Segment Start: EXCERPTED DATA
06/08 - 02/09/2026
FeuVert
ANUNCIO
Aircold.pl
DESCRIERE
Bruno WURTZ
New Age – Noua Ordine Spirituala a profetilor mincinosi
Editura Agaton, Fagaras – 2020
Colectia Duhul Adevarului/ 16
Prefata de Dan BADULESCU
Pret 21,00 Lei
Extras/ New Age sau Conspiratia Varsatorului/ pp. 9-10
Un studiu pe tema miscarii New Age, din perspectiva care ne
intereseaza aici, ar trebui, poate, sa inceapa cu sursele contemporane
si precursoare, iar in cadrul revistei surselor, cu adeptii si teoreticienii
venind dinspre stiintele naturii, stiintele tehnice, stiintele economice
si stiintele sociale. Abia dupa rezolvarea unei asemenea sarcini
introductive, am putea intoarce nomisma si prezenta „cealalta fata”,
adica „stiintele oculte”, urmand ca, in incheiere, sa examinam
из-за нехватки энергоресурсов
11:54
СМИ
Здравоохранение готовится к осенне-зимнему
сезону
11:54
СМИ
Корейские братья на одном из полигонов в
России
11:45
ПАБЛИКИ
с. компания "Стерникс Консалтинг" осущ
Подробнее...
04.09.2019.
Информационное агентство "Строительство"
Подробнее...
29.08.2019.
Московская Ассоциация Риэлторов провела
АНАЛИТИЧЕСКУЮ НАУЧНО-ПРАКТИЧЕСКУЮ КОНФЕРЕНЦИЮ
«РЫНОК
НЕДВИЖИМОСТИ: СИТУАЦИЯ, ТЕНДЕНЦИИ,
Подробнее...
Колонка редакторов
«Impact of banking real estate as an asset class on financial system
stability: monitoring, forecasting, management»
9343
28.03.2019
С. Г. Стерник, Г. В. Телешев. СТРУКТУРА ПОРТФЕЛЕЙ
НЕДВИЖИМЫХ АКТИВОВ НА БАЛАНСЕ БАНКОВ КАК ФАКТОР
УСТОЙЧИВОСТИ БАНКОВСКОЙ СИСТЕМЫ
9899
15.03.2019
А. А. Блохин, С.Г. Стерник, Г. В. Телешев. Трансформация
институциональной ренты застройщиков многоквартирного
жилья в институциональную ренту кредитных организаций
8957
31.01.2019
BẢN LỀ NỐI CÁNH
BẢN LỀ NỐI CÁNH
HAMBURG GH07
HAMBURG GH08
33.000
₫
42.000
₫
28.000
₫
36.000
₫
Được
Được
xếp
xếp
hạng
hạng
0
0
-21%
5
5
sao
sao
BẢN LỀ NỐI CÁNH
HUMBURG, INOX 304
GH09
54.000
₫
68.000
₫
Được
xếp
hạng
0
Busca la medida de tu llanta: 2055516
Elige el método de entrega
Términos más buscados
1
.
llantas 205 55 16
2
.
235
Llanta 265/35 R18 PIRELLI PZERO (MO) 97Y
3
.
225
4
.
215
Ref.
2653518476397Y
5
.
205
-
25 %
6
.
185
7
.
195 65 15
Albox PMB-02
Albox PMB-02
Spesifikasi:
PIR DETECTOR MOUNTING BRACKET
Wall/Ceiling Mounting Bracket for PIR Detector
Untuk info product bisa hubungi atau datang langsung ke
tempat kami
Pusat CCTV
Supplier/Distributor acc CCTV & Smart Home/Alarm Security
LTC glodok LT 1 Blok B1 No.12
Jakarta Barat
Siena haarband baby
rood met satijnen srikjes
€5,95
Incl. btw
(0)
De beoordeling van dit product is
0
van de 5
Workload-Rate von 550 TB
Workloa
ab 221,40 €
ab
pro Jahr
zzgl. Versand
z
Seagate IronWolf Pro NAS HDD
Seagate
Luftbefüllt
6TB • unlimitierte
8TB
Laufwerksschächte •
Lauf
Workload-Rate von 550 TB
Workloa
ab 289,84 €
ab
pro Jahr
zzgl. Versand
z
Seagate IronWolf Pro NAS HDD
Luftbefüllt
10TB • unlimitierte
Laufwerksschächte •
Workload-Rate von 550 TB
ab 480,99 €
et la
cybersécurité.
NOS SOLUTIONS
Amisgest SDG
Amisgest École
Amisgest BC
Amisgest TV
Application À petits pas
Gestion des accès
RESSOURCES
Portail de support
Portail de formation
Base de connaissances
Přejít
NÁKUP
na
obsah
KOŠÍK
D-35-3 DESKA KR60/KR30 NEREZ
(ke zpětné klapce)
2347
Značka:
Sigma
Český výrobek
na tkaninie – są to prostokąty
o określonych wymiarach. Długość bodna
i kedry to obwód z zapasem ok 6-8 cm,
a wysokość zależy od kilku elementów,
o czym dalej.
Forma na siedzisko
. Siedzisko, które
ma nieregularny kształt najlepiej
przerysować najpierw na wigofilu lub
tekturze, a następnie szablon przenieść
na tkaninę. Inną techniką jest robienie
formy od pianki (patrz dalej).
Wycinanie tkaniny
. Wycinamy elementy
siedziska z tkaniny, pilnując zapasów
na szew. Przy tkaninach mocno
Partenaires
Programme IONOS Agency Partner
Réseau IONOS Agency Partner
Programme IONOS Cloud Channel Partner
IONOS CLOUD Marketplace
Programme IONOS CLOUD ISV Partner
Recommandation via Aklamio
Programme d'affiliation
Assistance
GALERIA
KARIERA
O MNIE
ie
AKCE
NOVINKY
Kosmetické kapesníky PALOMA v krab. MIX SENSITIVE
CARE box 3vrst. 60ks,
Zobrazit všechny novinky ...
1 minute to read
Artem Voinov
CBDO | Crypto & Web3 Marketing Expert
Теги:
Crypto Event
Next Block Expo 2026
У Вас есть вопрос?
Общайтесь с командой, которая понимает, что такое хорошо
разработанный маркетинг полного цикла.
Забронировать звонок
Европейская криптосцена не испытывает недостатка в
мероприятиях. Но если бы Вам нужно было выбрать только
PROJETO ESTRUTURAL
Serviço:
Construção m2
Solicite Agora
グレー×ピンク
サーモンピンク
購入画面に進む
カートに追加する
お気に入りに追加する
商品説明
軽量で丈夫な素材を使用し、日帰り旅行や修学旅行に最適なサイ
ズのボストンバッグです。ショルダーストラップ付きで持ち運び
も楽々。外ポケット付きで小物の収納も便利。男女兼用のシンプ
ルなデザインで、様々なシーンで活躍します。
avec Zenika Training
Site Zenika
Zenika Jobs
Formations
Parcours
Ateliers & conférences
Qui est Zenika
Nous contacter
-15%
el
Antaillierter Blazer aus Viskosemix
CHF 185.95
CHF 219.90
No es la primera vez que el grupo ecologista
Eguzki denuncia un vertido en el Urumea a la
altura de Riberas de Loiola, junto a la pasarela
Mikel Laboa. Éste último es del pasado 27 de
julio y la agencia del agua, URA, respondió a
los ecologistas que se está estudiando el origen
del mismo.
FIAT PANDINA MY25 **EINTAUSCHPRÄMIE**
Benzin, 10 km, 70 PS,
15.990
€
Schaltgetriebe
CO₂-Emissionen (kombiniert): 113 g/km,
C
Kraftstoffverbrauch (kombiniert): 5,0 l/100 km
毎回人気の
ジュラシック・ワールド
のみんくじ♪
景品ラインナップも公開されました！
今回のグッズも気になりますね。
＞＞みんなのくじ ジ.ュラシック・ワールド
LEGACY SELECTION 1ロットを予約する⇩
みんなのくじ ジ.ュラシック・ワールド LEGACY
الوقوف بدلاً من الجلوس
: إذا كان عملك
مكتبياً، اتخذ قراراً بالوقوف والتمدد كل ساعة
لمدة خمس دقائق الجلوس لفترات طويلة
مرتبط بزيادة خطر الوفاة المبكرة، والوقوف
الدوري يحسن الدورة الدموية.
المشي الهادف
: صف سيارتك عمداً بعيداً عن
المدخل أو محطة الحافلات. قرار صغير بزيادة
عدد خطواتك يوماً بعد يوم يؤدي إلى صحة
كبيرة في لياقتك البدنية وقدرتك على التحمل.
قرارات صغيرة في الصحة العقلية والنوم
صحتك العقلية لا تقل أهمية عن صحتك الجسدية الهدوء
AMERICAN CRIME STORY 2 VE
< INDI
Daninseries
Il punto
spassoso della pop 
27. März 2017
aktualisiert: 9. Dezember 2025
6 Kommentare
Segment End: EXCERPTED DATA
TO DO:
Looking back over the data above, restate word for word the lines that begin at the line with "Un studiu pe" and end at the line with "si stiintele sociale.", inclusive.

WRITTEN SOLUTION:
Un studiu pe tema miscarii New Age, din perspectiva care ne
intereseaza aici, ar trebui, poate, sa inceapa cu sursele contemporane
si precursoare, iar in cadrul revistei surselor, cu adeptii si teoreticienii
venind dinspre stiintele naturii, stiintele tehnice, stiintele economice
si stiintele sociale. Abia dupa rezolvarea unei asemenea sarcini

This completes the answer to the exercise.